[Material supplied — start]

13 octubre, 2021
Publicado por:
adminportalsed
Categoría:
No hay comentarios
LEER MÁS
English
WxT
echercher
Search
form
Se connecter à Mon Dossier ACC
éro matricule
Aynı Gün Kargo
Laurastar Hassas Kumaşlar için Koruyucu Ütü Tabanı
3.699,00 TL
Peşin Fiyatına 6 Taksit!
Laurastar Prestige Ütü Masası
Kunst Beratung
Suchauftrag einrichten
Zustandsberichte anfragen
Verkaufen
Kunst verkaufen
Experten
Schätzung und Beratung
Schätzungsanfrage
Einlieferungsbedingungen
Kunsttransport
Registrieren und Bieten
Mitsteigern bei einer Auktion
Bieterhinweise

[Material supplied — finish]
[Material supplied — start]

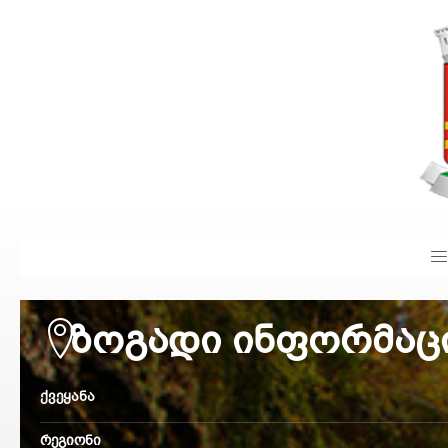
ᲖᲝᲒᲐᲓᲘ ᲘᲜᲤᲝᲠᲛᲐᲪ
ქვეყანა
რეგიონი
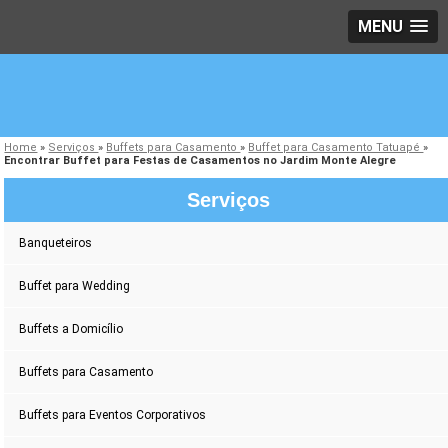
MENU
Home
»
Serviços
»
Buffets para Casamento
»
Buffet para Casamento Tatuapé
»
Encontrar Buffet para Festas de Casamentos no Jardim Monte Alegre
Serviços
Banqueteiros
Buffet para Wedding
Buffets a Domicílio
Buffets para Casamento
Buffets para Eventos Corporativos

[Material supplied — finish]

[What is expected]
Copy the listing from the line with "13 octubre, 2021" through the line with "Bieterhinweise", substituting "Kunstversand" for "Kunsttransport" and changing nothing else.

[Solution to this exercise]
13 octubre, 2021
Publicado por:
adminportalsed
Categoría:
No hay comentarios
LEER MÁS
English
WxT
echercher
Search
form
Se connecter à Mon Dossier ACC
éro matricule
Aynı Gün Kargo
Laurastar Hassas Kumaşlar için Koruyucu Ütü Tabanı
3.699,00 TL
Peşin Fiyatına 6 Taksit!
Laurastar Prestige Ütü Masası
Kunst Beratung
Suchauftrag einrichten
Zustandsberichte anfragen
Verkaufen
Kunst verkaufen
Experten
Schätzung und Beratung
Schätzungsanfrage
Einlieferungsbedingungen
Kunstversand
Registrieren und Bieten
Mitsteigern bei einer Auktion
Bieterhinweise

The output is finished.